Desember, setahun yang lalu, di kedai kopi ini, kita duduk berhadapan, saling mengaduk secangkir kopi yang telah diberi sedikit gula.
Desember, setahun yang lalu, di lemariku, masih tersimpan rapi dua buku hadiah ulang tahun darimu. buku fotografi pertunangan dan pernikahan, yang barangkali mewakili isi hati yang tak mampu kau ungkapkan.
Desember, ini kali hujan turun lebih dulu, menderaikan kenangan lalu, menderaskan sudut-sudut ingatan yang tak pernah mengabu.
Desember, hanya langit, hanya tanah, saling bertautan, yang sebenarnya tidak sama sekali bersentuhan. Serupa itulah kita.
Desember, apakah aku akan bertemu lagi denganmu? Meski kau terlahir kembali dalam sosok yang tak bicara—yang tak lagi saling tatap mata.
Desember, koyak sudah bahagia kita yang sederhana, barangkali telah tercabik takdir, menjelma bayang yang tak mampu berkelebat menembus segala tabir.

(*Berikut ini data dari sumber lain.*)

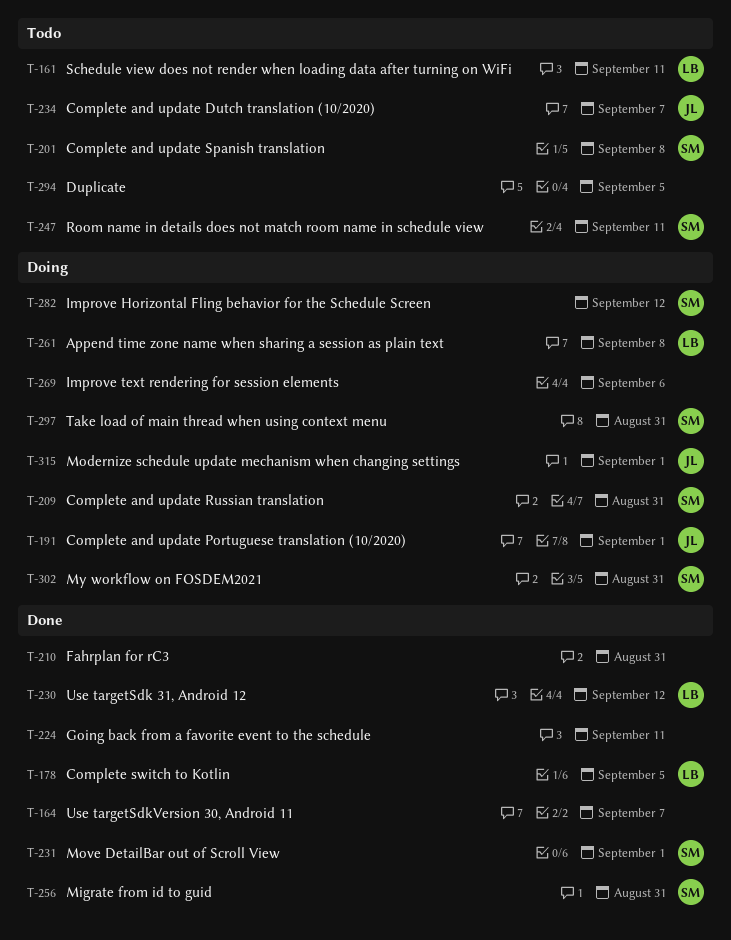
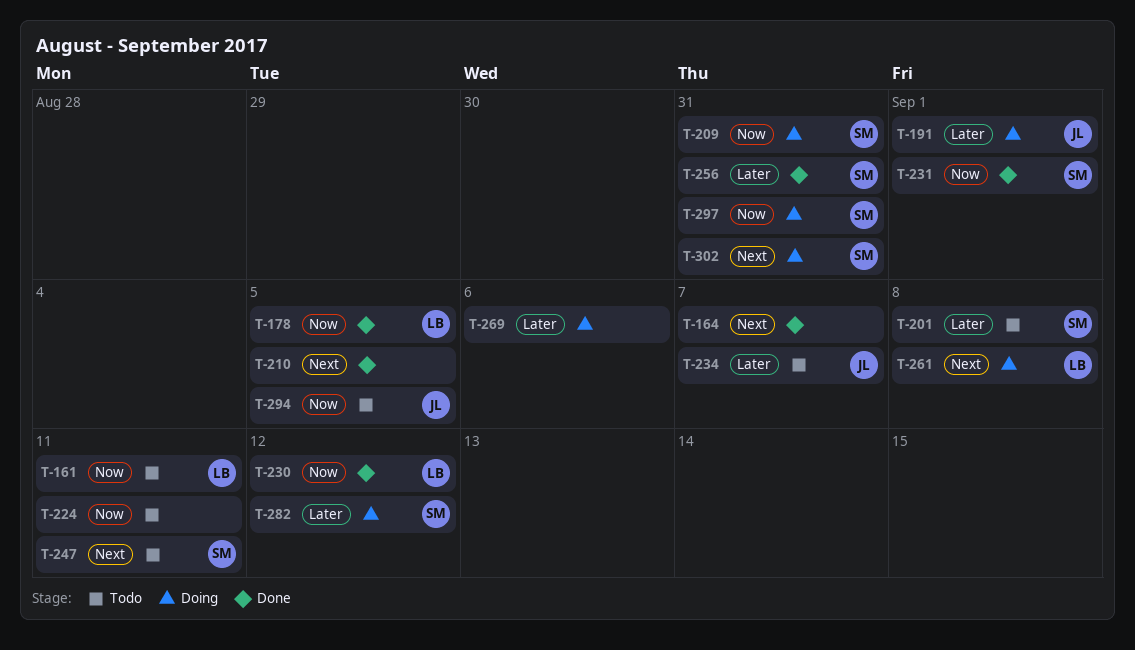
T-210, due: Aug 31 -> Sep 5
T-224, status: Done -> Todo
T-294, owner: none -> JL
T-315: present -> none

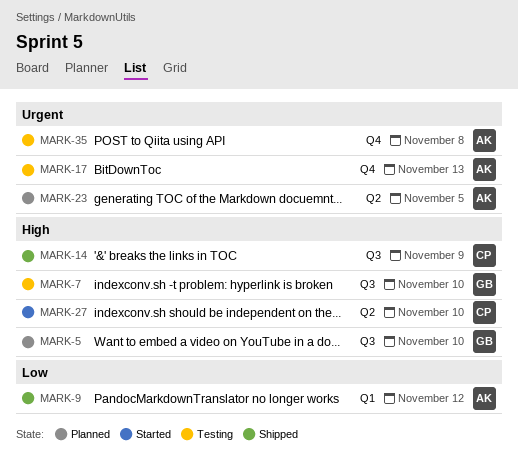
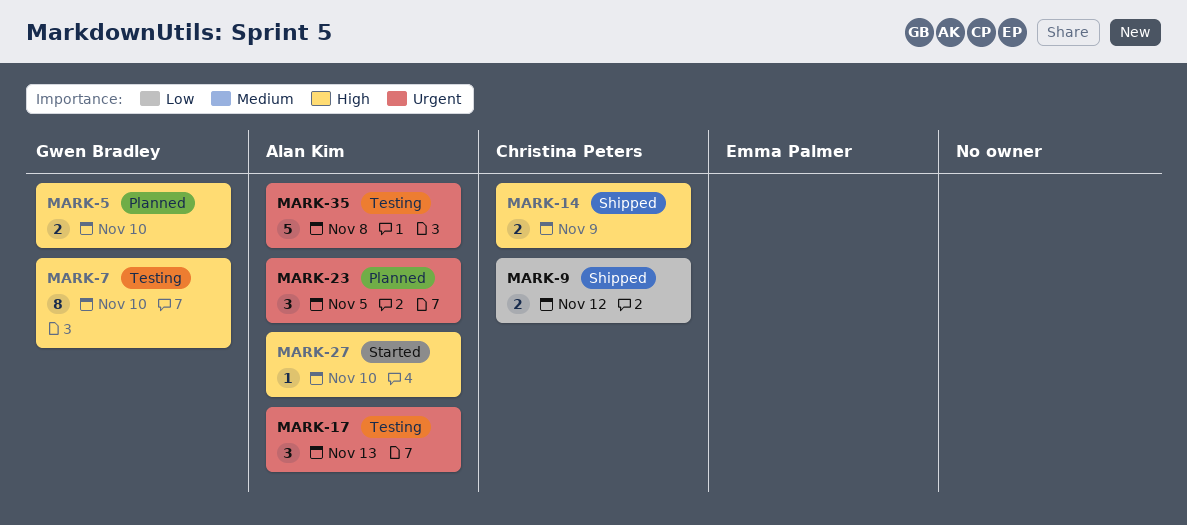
MARK-9, owner: Alan Kim -> Christina Peters
MARK-27, owner: Christina Peters -> Alan Kim

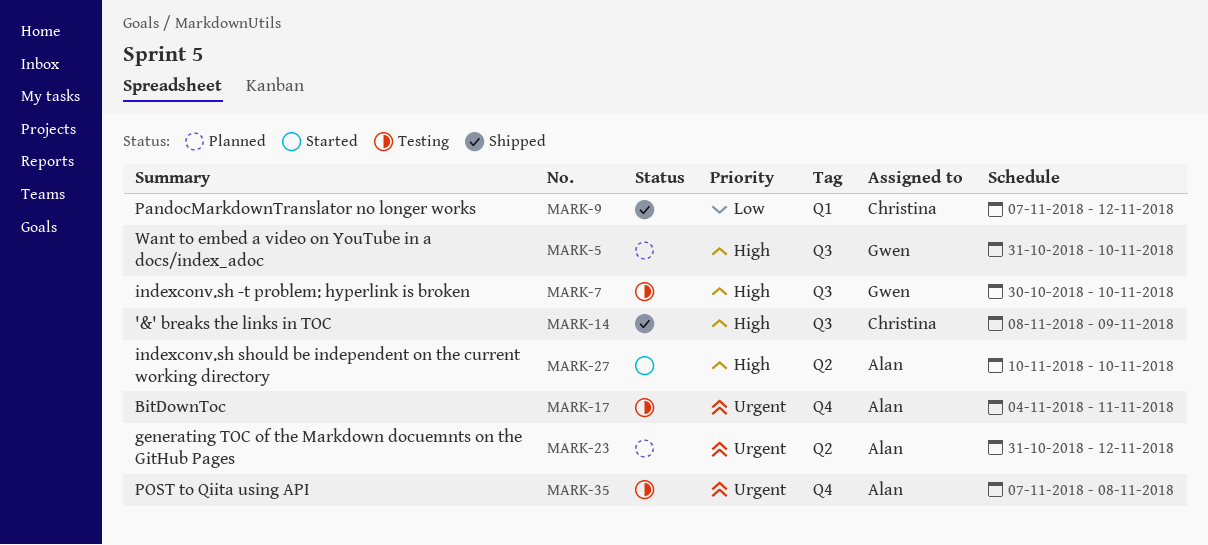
MARK-17, due: Nov 13 -> Nov 11
MARK-23, due: Nov 5 -> Nov 12

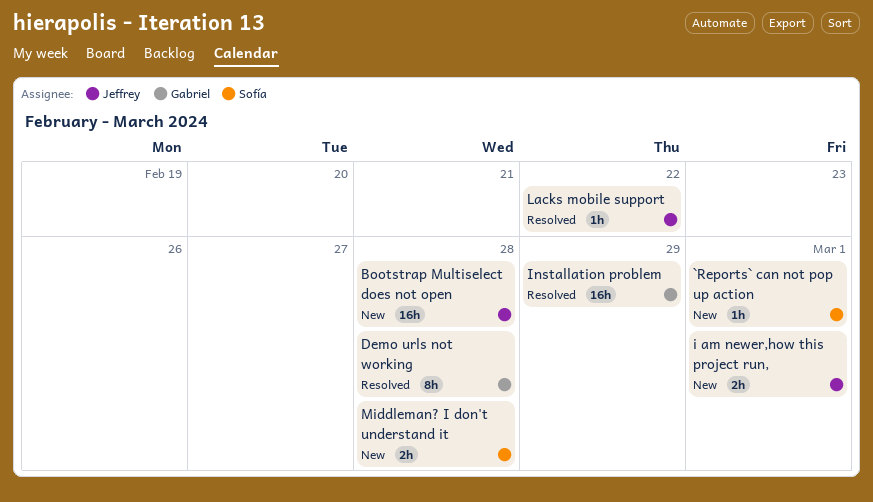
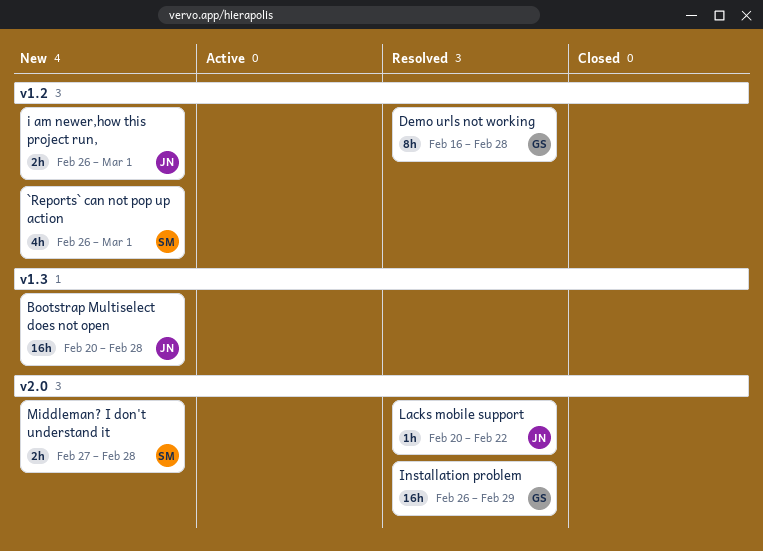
`Reports` can not pop up action, estimate: 1h -> 4h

Desember, bulan muasal aku ada di semesta. entah kau masih mengingat atau telah abai, pada ciuman-ciuman panjang kita yang belum usai.
Desember, ini kali tak ada tiup lilin dan kecup keningmu, yang tersisa, hanya debar dan getar yang setia menanti kepulanganmu.
- Aku, yang sebasah masalalu denganmu.